“For some it is like, wading through treacle and living in a thick black fog or dark deep well with no light and no way out or even looking in a cracked mirror.”
The first thing I want to say is that, be it that my thoughts and opinions are based on long held trusted theory and evidence from mine and worldwide practice, they are not intended in any way to: undermine or contradict other views or the vital role that medication plays in helping those who suffer from symptoms of depression. Indeed they are meant to add to the body of what is available as I work with many who benefit from medical support.
Depression is not feeling “blue”, or down or even depressed. Suffering from depression means you are stuck in a “deep” constant feeling. Flat lining into a single feeling where symptoms can, Include: a complete lack of energy, anxiety, being detached from your life, even to the point you may not connect with who you are or others.
Life can seem pointless and often the desire to hide or sleep can become overwhelming. You cannot think or exercise your way out of feeling depressed. Yes they both can help but are not the answer alone.
In fact many who are depressed are often seen as not doing enough to help themselves. In fact being depressed is more horrible than you can imagine and the person is often scared and would do anything not to feel as they do.
So what is happening?
Without denying the medical evidence, which suggests feeling depressed has a connection to the level of particular hormones in your body, in my world the body of belief is that: what is happening is exactly what it is called. Certain feelings are being “depressed” or supressed by a single feeling of continued extreme “sadness”.
If you can feel: angry and happy and sad you are unlikely to be suffering from depression.

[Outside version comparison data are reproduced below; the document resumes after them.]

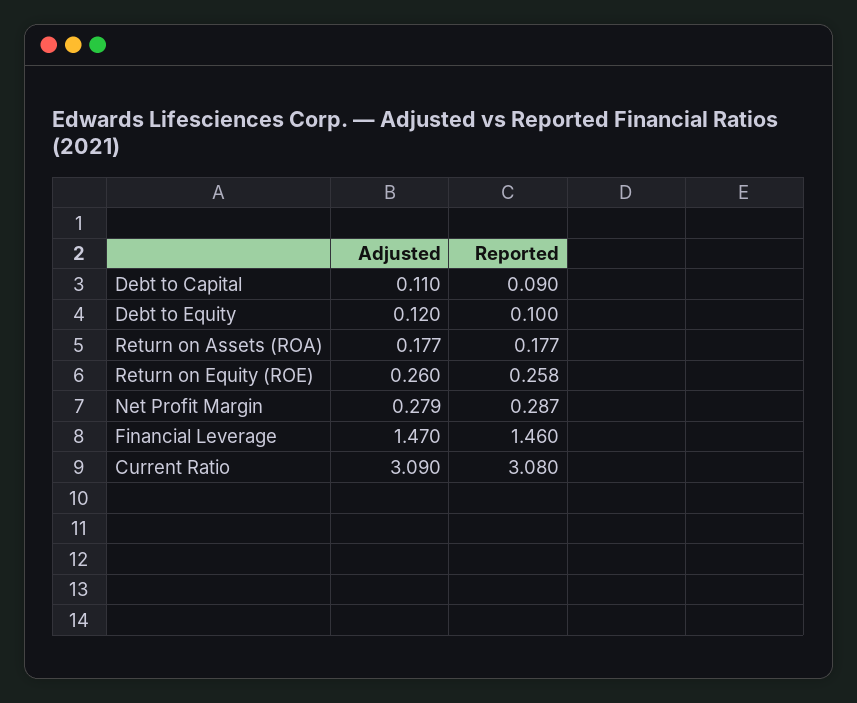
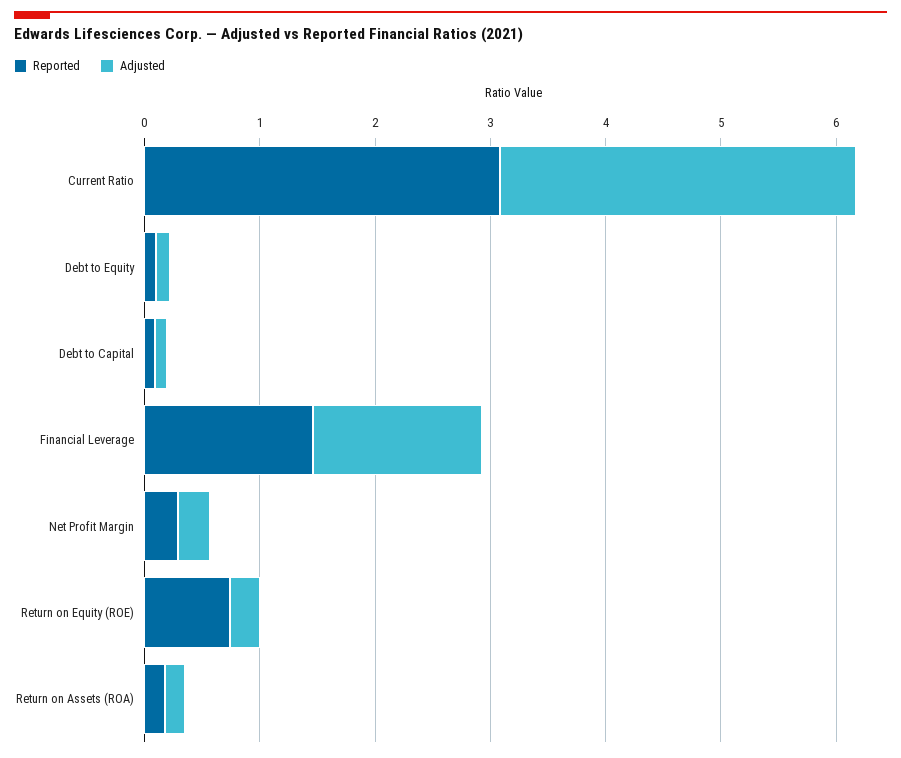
  {
    "Adjusted": {
      "Debt to Capital": 0.11,
      "Debt to Equity": 0.12,
      "Return on Assets (ROA)": 0.177,
      "Return on Equity (ROE)": 0.26,
      "Net Profit Margin": 0.279,
      "Financial Leverage": 1.47,
      "Current Ratio": 3.09
    },
    "Reported": {
      "Debt to Capital": 0.09,
      "Debt to Equity": 0.1,
      "Return on Assets (ROA)": 0.177,
-     "Return on Equity (ROE)": 0.258,
+     "Return on Equity (ROE)": 0.8,
      "Net Profit Margin": 0.287,
      "Financial Leverage": 1.46,
      "Current Ratio": 3.08
    }
  }

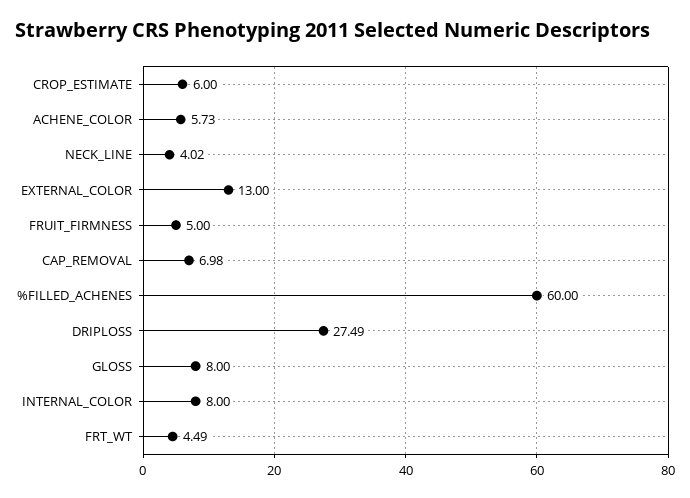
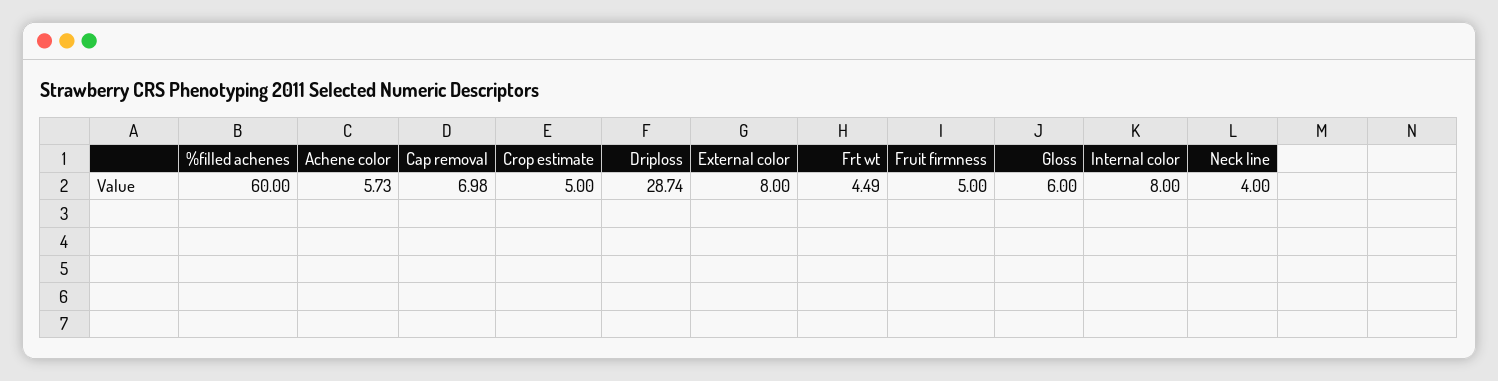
  {
-   "CROP_ESTIMATE": 6,
+   "CROP_ESTIMATE": 5,
    "ACHENE_COLOR": 5.73,
-   "NECK_LINE": 4.02,
+   "NECK_LINE": 4,
-   "EXTERNAL_COLOR": 13,
+   "EXTERNAL_COLOR": 8,
    "FRUIT_FIRMNESS": 5,
    "CAP_REMOVAL": 6.98,
    "%FILLED_ACHENES": 60,
-   "DRIPLOSS": 27.49,
+   "DRIPLOSS": 28.74,
-   "GLOSS": 8,
+   "GLOSS": 6,
    "INTERNAL_COLOR": 8,
    "FRT_WT": 4.49
  }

Therefore once the underlying feelings are identified and expressed the symptom of feeling depressed lifts.
Why can’t I do this for myself?
Sometimes feeling depressed does pass on its own. For others it is far more difficult. People often have no idea why they feel as they do or that they are even depressed as symptoms can creep up over time. By the time they are recognised, it’s often too late.
Many common reasons:
- You have formed a habit from early life of not feeling certain feelings and therefore can’t recognise what is happening.
- You learnt in early life how to use variations of “sadness” to keep you safe and get your needs met.
- You have suffered a loss or change of situation in your life and have been unable to work through your feelings.
- Some of those possible feelings underneath can include: anger or sadness and due to early life experiences you may feel weak or less than, when you feel or express them and so they are denied.
What is the best approach?
There is no one fits all approach. Everyone is unique. What is important is to work at your pace and in ways that suit you. Patience and self- care are top of the list for me.
How long does it take?
Often people don’t snap out of feeling depressed. For many it is a gradual change. In fact one client explained it very well when she said, “I know I’m no longer depressed, I just don’t know when and where it happened”.